Ordhan hatte zunächst keine Verwendung für seinen Sohn und ließ ihn von Verwandten in Albernia groß ziehen. Mit seiner Tochter Caia zog er an den Herzogenhof der Nordmarken, wo diese eine Pagenschaft begann und später als Hofdame diente. Im Umfeld der Isora von Elenvina suchte Ordhan nach politischen Unterstützern und bereitete seine Rückkehr nach Albernia vor, wo ab dem Jahr 1015 seine Nichte Rahjalyn Baronin von Niederhoningen war.

Rückkehr nach Albernia

Während des Unabhängigkeitskrieges, 1029, kehrte Ordhan mit seinen Töchtern nach Albernia zurück, zunächst an den Hof der Isora Ulaman von Elenvina.
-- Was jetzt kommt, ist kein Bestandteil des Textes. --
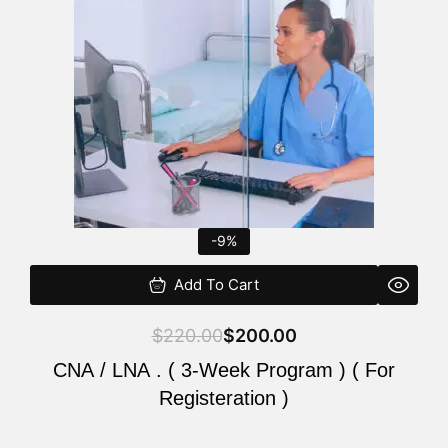
$220.00.
$200.00.
-9%
Add To Cart
$
220.00
$
200.00
CNA / LNA . ( 3-Week Program ) ( For
Registeration )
Von Gräfin Rhianna Conchobair wurde er 1031 als Baron von Niederhoningen eingesetzt, nachdem seine Nichte von dem Lehen hatte fliehen müssen.

Sein Lehen konnte sich Ordhan über den Abilachter Frieden erhalten. Seine Nichte Rahjalyn ist mittlerweile Baronin von Glydwick. Das Verhältnis der beiden ist nicht einfach, allerdings bemühen sich die Herlogan geschlossen aufzutreten und familiäre Zwistigkeiten nicht nach außen zu tragen. Wegen seiner Vergangenheit ist Ordhan beim restlichen Adel der Grafschaft nicht sonderlich beliebt.

Ordhan ist bemüht, seinen Ruf und die Verbindungen zum Albernischen Adel und der Krone zu verbessern. Dazu hat er zum Beispiel seinen jüngsten Sohn Cei im Jahre 1032 in die Knappenschaft bei den Rittern der Krone gegeben. Als der Graf von Winhall anlässlich des Schicksalsturniers im Jahr 1033 eine Braut suchte, reiste auch Ordhan gen Weyringen, um den Grafen seine Tochter Caia anzubieten. Doch durch widrige Umstände ging seine Tochter auf dem Weg zum Turnier in den Winhaller Wäldern verloren und galt lange als verschollen, ehe die Familie im Jahr 1040 ein Lebenszeichen von ihr erhielt und bald darauf deutlich wurde, dass Caia Herlogan einen alten Pakt mit einer Fee im Farindel einlöst.

Neue Bündnisse

Im Efferd 1041 ließ Ordhan Herlogan seine Erstgeborene von deren Gemahl Gishelm von Rotwassern scheiden, der ihm zuletzt als 'nutzloser Esser' ein Dorn im Auge gewesen war. Dass seine Tochter jedoch ihr zweites Kind von ihm erwartete und ihm und der Travia-Kirche dieses verschwieg, dürfte ihn wenig erfreut haben. Er strebte an, sie ein weiteres Mal gewinnbringend zu verheiraten, doch Ciria machte ihm einen Strich durch die Rechnung, indem sie vor Rondra ein Turnier in der Arena der albernischen Hauptstadt ausrief, in dem am 12. Praios 1042 mehrere Männer um ihre Hand stritten. Ordhans Wunschkandidat, der garetische Seneschall der Sighelmsmark Marnion von Sturmfels verlor, und so heiratete Ciria Herlogan am 14. Travia 1042 den Nordmäker Kilian von Rickenbach. Am gleichen Tag ging auch Ordhan Herlogan noch einmal den Travienbund ein, auch mit einer Nordmärkerin: Harlindis Unnia vom Berg.